Fomos educados a acreditar que força emocional é sinônimo de dar conta sozinho. Que maturidade é “superar” rapidamente. Que sofrimento precisa ser contido para não incomodar. Esse mito cria recomeços frágeis.Tentamos mudar a vida sem olhar para a história que nos trouxe até aqui. E, sem esse olhar, o novo ano começa com velhos funcionamentos. Recomeçar sem se escutar é apenas mudar o cenário, não a estrutura.
A terapia não promete atalhos. Ela oferece algo mais raro: tempo, escuta e elaboração. É no espaço terapêutico que:
• padrões deixam de ser automáticos e passam a ser compreendidos,
• dores ganham nome e sentido,
• repetições começam a ser interrompidas,
• escolhas deixam de ser reativas,
• limites se tornam possíveis,
• e a história pessoal pode ser reinterpretada.
A terapia não apaga o passado, ela o reposiciona.
Não existe recomeço real sem contato com a própria história. Nossos modos de amar, trabalhar, suportar, adoecer e resistir não surgiram do nada, foram construídos em contextos específicos, em relações marcantes, em tentativas de sobrevivência emocional. A psicoterapia, especialmente a partir de uma perspectiva sócio-histórica, nos ajuda a entender como nos tornamos quem somos, para então decidir quem desejamos ser. Recomeçar, nesse sentido, não é negar o que foi vivido, mas resignificar o que foi aprendido.
Talvez o maior gesto de cuidado neste início de ano não seja fazer listas de metas, mas se perguntar:
• Por que repito o que me machuca?
• O que tenho sustentado por medo de perder pertencimento?
• Quais dores eu normalizei?
• Que partes de mim estão pedindo escuta?
A terapia é o lugar onde essas perguntas não precisam ser respondidas rapidamente, apenas honestamente.
Recomeços verdadeiros exigem:
• atravessar lutos,
• encerrar ciclos,
• suportar intervalos,
• rever expectativas,
• e construir novos sentidos.
A psicoterapia não acelera esse processo, ela o sustenta.

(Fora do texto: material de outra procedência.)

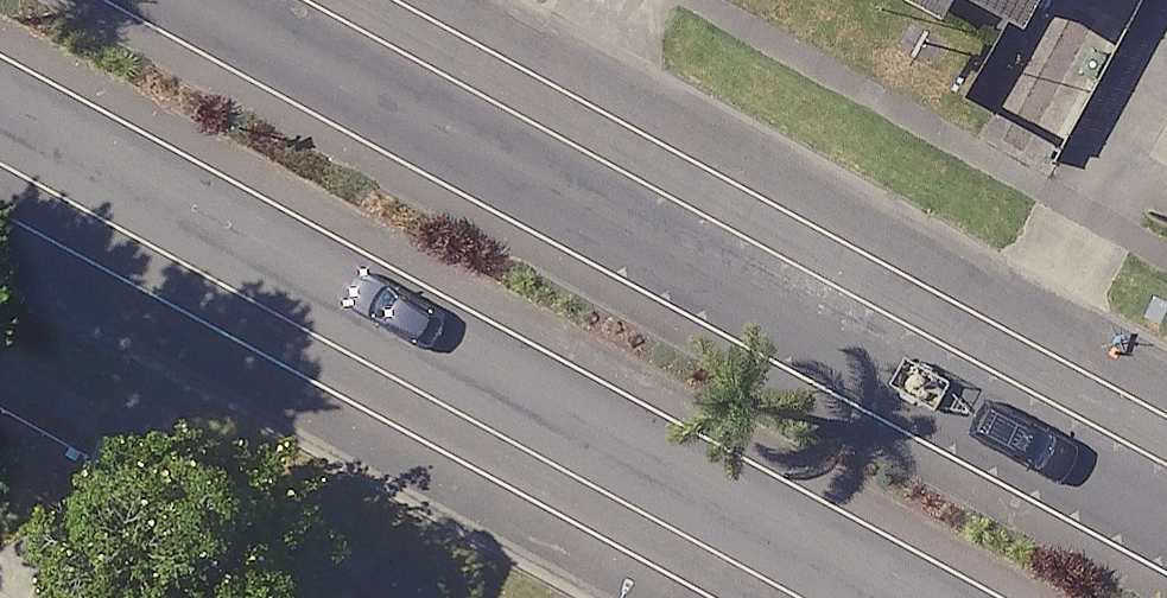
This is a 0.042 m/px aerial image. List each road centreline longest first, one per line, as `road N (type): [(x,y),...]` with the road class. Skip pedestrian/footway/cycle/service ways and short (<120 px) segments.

O que adoece não é o desejo de mudar, mas a urgência de mudar sem elaboração. Recomeços verdadeiros exigem:
• atravessar lutos,
• encerrar ciclos,
• suportar intervalos,
• rever expectativas,
• e construir novos sentidos.
A psicoterapia não acelera esse processo, ela o sustenta.
Talvez este seja o convite mais importante início de ano: reconhecer que cuidar da saúde mental não é sinal de fraqueza, mas de responsabilidade consigo mesmo. Recomeçar pode, e deve, incluir a decisão de não seguir sozinho. Porque algumas travessias só se tornam possíveis quando alguém nos acompanha. Que este novo ciclo seja menos sobre resistir e mais sobre compreender. Menos sobre suportar e mais sobre cuidar. Menos sobre repetir e mais sobre se escutar.
Que 2026 seja um ano de escolhas conscientes, de escuta cuidadosa e de coragem para olhar para si com honestidade. Que cada um de vocês possa construir um caminho com mais significado, mais presença e mais cuidado consigo e com suas próprias histórias.
Que 2026 seja menos sobre correr atrás de versões ideais e mais sobre construir sentidos possíveis. Um ano em que o cuidado com a saúde mental não seja exceção, mas escolha; não seja adiamento, mas prioridade. Que cada leitor possa atravessar o novo ciclo com mais escuta, mais presença e mais responsabilidade afetiva consigo mesmo. Porque viver com significado também é uma forma profunda de cuidado.